- Passage to read -
►
QA is one of the most misunderstood functions in software development. And the misunderstanding isn't just a perception problem — it has real costs.


The Most Common Misconceptions

"QA = Testing"

Testing is one activity QA does. But QA — Quality Assurance — is about the entire system of practices that produces quality software. That includes reviewing requirements for ambiguity, flagging risk areas before development starts, designing test strategy, building automation infrastructure, and measuring quality metrics over time.

A team that only tests at the end isn't doing QA. They're doing quality detection — finding problems after they're already expensive to fix.

"QA Is the Last Line of Defense"

This framing puts QA in an impossible position. If QA is supposed to catch everything before release, the team will either slow down constantly or ship bugs when QA is under time pressure.

Quality doesn't come from the last step. It comes from the whole process. QA's job is to make the whole process produce better outcomes — not to be the single point of failure at the end.

"QA Is Less Technical Than Development"

Modern QA involves automation engineering, CI/CD pipeline design, performance testing, security testing, and observability tooling. A senior QA engineer writing a test framework or designing a test architecture is doing engineering work.

The assumption that QA is less technical leads to underpaying QA roles, under-investing in QA tools, and excluding QA engineers from technical decisions where they have relevant expertise.


Why the Misunderstanding Persists

Historical role definition. QA was historically a manual testing function — testers who verified software against requirements. The role has evolved dramatically, but the old definition persists in many organizations.

Invisible value. When QA works well, nothing goes wrong. That's hard to attribute. When something does go wrong, QA gets blamed. The incentive structure rewards loudness, not prevention.

Org chart positioning. QA teams buried under project management or operations rather than engineering signal that the company sees QA as an administrative function, not a technical one.
◄
[Dataset excerpts]
►
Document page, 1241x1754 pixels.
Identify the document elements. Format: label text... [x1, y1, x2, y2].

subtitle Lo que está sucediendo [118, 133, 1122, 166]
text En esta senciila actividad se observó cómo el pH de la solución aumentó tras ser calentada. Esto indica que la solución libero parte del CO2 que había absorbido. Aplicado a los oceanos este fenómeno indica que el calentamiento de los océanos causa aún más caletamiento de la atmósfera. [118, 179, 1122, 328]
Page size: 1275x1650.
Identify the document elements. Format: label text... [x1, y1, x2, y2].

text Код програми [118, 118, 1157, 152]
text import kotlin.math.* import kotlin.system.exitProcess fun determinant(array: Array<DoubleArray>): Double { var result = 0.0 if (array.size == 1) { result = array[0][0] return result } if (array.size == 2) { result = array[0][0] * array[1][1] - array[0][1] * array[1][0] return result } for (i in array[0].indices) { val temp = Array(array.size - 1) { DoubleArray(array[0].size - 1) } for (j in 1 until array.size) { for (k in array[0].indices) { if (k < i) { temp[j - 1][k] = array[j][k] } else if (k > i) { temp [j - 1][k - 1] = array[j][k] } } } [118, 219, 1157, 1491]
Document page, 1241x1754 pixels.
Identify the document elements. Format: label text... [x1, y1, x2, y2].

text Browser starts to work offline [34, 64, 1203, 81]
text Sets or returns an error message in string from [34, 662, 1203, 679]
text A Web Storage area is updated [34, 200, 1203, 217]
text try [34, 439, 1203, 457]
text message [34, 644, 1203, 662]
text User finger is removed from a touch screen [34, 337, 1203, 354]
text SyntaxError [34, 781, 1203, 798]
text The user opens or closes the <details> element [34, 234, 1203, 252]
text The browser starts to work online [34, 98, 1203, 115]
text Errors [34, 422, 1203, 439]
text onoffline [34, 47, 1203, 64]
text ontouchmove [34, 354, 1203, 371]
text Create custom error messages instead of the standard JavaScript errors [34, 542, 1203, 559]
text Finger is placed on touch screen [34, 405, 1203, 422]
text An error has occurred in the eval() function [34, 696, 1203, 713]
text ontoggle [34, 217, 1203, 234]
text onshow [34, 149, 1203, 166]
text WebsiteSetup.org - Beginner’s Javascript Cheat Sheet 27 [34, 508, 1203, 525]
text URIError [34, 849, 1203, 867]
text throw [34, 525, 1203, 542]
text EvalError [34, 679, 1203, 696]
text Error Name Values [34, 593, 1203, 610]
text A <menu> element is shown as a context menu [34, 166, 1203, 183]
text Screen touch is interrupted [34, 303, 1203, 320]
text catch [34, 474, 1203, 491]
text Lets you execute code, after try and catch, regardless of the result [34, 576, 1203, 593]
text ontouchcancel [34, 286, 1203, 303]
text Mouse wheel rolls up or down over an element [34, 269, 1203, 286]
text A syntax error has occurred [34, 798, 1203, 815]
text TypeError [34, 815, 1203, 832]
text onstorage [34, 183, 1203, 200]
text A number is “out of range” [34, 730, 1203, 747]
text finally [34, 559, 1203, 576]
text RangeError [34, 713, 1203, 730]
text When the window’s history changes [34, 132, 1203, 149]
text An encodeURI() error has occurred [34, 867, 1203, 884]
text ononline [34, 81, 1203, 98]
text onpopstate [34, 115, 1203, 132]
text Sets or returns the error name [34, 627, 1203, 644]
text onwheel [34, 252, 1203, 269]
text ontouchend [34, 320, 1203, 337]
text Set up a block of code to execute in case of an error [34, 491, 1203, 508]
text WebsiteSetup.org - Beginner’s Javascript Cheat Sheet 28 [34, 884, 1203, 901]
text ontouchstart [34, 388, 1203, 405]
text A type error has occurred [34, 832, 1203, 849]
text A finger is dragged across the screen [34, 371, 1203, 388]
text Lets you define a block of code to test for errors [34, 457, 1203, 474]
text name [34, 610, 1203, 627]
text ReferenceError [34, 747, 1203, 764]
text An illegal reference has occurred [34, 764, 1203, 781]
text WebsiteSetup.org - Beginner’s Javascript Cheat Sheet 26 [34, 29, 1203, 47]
◄
- What to do -
1. Please rewrite the part of the QA misconceptions text that opens with the words containing "A team that" and closes with "at the end.", swapping "bugs" for "defects".
2. Extend the QA misconceptions text from its last sentence onward.

- Your written answers -
1.
A team that only tests at the end isn't doing QA. They're doing quality detection — finding problems after they're already expensive to fix.

"QA Is the Last Line of Defense"

This framing puts QA in an impossible position. If QA is supposed to catch everything before release, the team will either slow down constantly or ship defects when QA is under time pressure.

Quality doesn't come from the last step. It comes from the whole process. QA's job is to make the whole process produce better outcomes — not to be the single point of failure at the end.

2.
Output confusion. Development ships features. QA ships... what? The output of good QA is confidence, risk reduction, and prevented incidents. These don't appear on a Jira board.


What It Costs

MisunderstandingReal Cost
QA involved only at endBugs found late, expensive to fix
QA seen as bottleneckPressure to skip QA before releases
QA undertechnicalAutomation investment delayed
QA undervaluedHigh turnover, knowledge loss

A company that misunderstands QA ships more bugs, responds slower to incidents, and accumulates quality debt that eventually becomes a crisis.


What Good QA Actually Looks Like

QA engineers who understand their role don't wait for tickets. They're involved in requirement reviews, sprint planning, and architecture decisions. They ask: "What could go wrong here?" before code is written.

They build systems — automation frameworks, monitoring dashboards, test data pipelines — that make the whole team faster. They measure quality trends and present findings to leadership.

[!TIP] If your QA team is only involved after development is complete, that's a process problem, not a QA problem. Restructuring when QA gets involved has a higher ROI than hiring more testers.

The companies that get QA right treat it as an engineering discipline with a quality focus — not a checkpoint at the end of the line. That shift in understanding is where the real value starts.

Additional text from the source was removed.